---------- Task data
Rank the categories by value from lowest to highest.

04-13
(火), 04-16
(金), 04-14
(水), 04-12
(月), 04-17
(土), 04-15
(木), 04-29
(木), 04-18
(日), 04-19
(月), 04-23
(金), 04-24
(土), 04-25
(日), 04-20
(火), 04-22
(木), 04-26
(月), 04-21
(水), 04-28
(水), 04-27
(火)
--------------------
---------- Task data
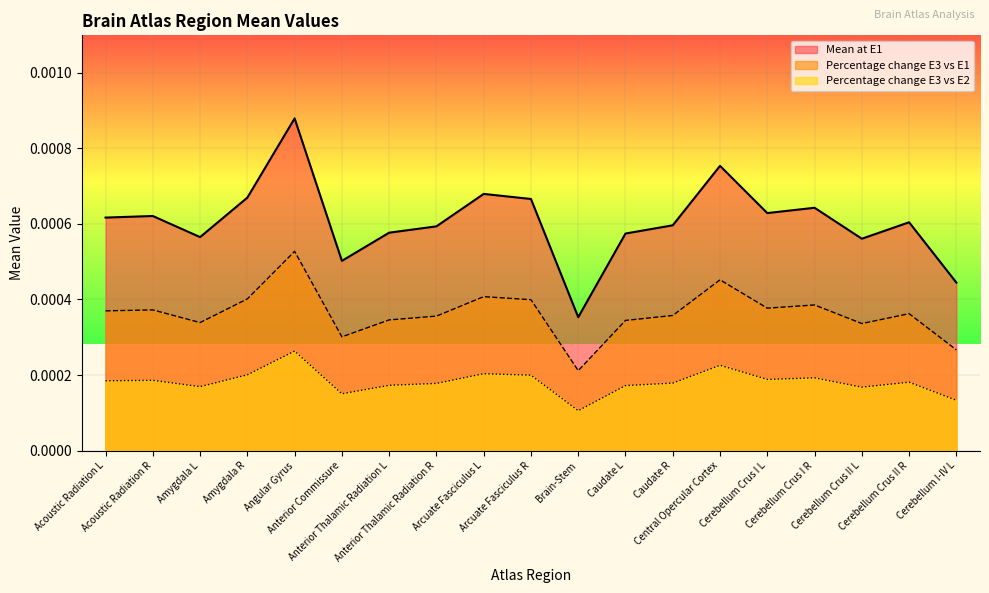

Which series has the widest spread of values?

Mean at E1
--------------------
---------- Task data
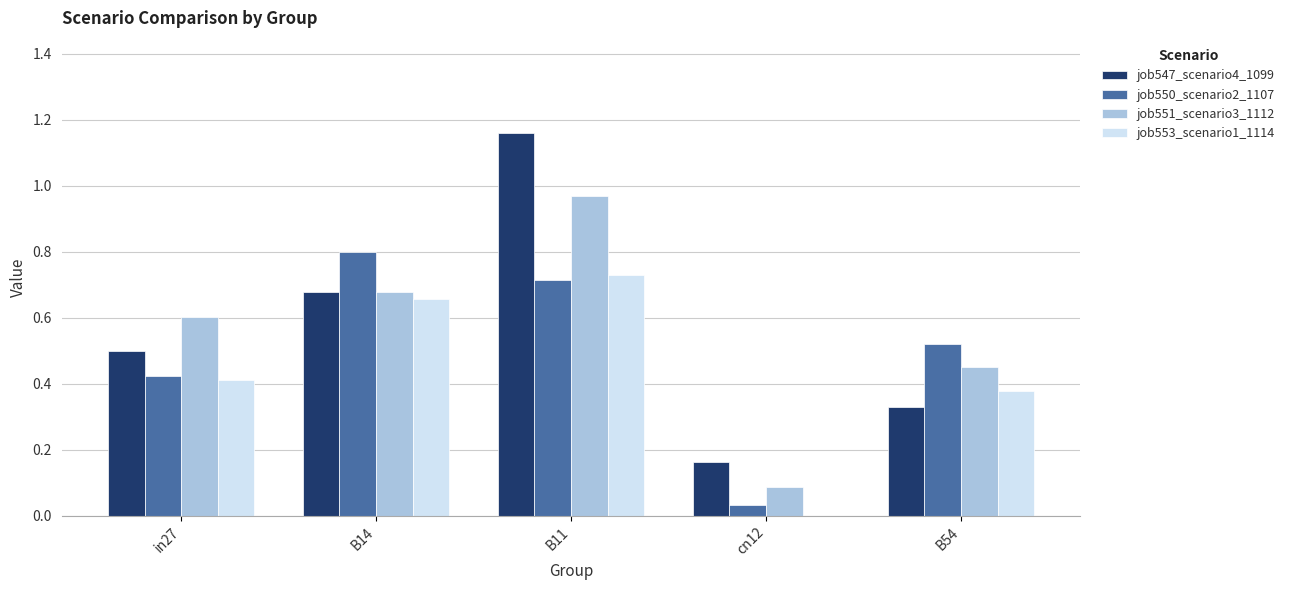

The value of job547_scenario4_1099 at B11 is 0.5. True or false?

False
--------------------
## Assignment
Please tally how many lines in the rows above contain the word "categories" and give only the number.

## Response area
1